We are thankful for this helpful comment of reviewer 4. The rationale for the choice of method is mentioned now and discussed in more detail.

The present paper only presents the simulation method. In a subsequent paper this method will be compared to patients´ data. Then the number of patients will become more relevant.

We have expanded the references and have included more recent publications.

Very well designed work

Although not my area of expertise, secondary treatment failure represent a challenge in this setting

This statement should be better supported by results:

"We therefore think that for several disease entities in many centers a dose adaptation is per formed during long-term BoNT therapy compensating progression of the underlying disease entity" - line 257

Line 308: EXEL -> EXCEL

Reviewer 5 addresses an important point:

To support our opinion and this statement a multi-center retrospective study has to be performed analysing the relation between duration of treatment and dose per session for different disease entities. This problem is now addressed in the revised manuscript.

Is corrected now.

This is an interesting manuscript.

My comments are as follows, mainly about the old citations used......

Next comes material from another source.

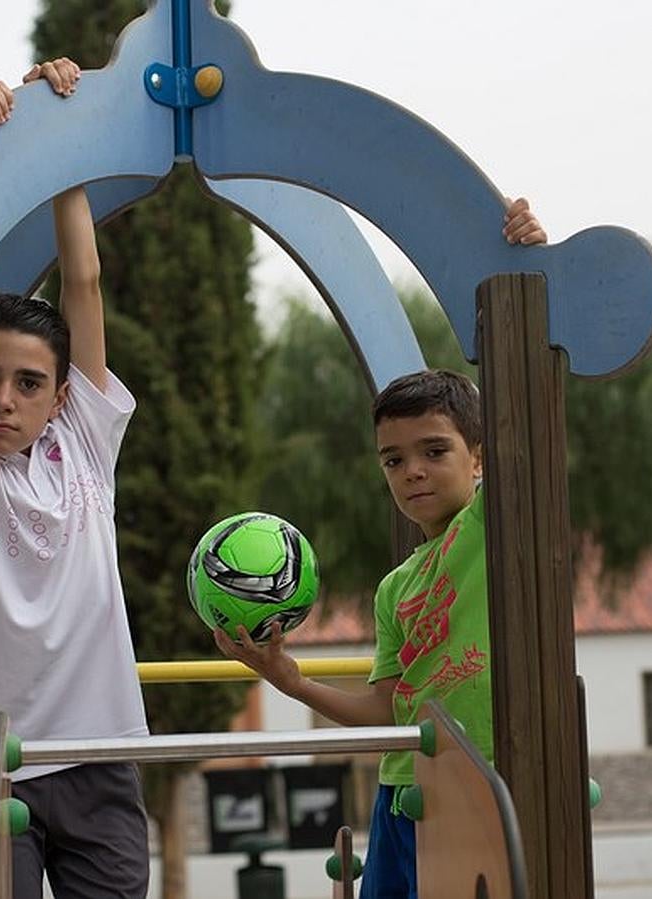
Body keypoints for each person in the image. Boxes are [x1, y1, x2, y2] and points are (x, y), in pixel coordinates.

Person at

Citations 1-3 are very old and should be replaced with more recent publications

Citations 4&5 should be replaced by reference to the US Prescribing Information for licensed BoNT products, which contain information on the nanograms of toxin used for clinical treatments

Line 39                       What does “The traumatic mode of application” mean?

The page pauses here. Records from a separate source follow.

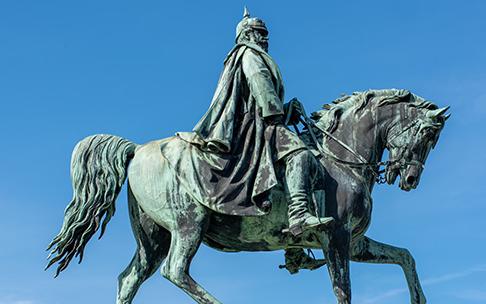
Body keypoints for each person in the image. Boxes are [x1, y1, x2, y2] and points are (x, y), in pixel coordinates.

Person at [178, 8, 333, 236]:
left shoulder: (246, 55)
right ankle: (298, 213)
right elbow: (260, 87)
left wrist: (288, 108)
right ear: (248, 34)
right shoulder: (249, 55)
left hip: (257, 119)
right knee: (300, 154)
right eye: (260, 33)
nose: (265, 38)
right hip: (255, 126)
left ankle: (294, 248)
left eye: (265, 33)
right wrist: (278, 112)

Citations 12 & 13 are very old and should be replaced with more recent publications

Lines 48-49               There are well-established, modern definitions of STF.  New definitions should not be proposed.

Walter, U., Muhlenhoff, C., Benecke, R., Dressler, D., Mix, E., Alt, J., Wittstock, M., Dudesek, A., Storch, A., & Kamm, C. (2020). Frequency and risk factors of antibody-induced secondary failure of botulinum neurotoxin therapy. Neurology, 94(20), e2109-e2120. https://doi.org/10.1212/WNL.0000000000009444

Lines 59-60               What does “ progredient” mean?

Citations 24, 25, 26 and 27 are very old and should be replaced with more modern publications.  In particular, data from treatment ofpatients nearly 25 years ago are in the earlier days of understanding how to use BoNT successfully.  More modern data on therapies should be cited.

Line 84                       “my” should be “ why”

Citations 30 & 31 are incomplete

All equations should be numbered.  They should not be repeated – for example, lines 126 and 289 repeat

Line 308                     “EXEL” should be “EXCEL”

The legend to Figure 2 repeats what is included in the main text and should be changed

What are Figures 3C and 3D showing?  No reference is made to them in the main text before the legend in Figure 4

Citation 36 is incomplete

We respect previous work. That is the reason why we mention old literature.

Nevetheless, we have added more recent publications.

We have tried to get the prescribing information.

This is explained now.

We add more recent references.

We do not propose a new definition for STF. But we distinguish between STF in the strict sense and insufficient treatment.

This is explained now.

Recent data are added.

This is corrected.

This is corrected.

Equations are not repeated now.

This is corrected.

We have modified and expanded the legends to Fig. 2 to 4. We are sorry for the confusion, resulting from up-loading an old version of Fig. 3. The new version is now consistent with the extended legend and the main text.

This is corrected.

I meant that the manuscript needs to be checked for punctuation and text formatting. For example, remove an extra period (line 42); non-standard paragraph spacing (lines 49-80 and onward in the text); the bibliography needs a consistency check.

Thank you for your thoughtful review and for pointing out the issues related to punctuation and text formatting. Our native speaker has worked on linguistic fine-tuning and made the necessary corrections. This includes removing the extra period in line 42 and standardizing paragraph spacing throughout the document. Additionally, we have ensured that the bibliography now follows a consistent format. We have accepted all the revisions for ease of formatting and text editing. For more details, please refer to the previous version.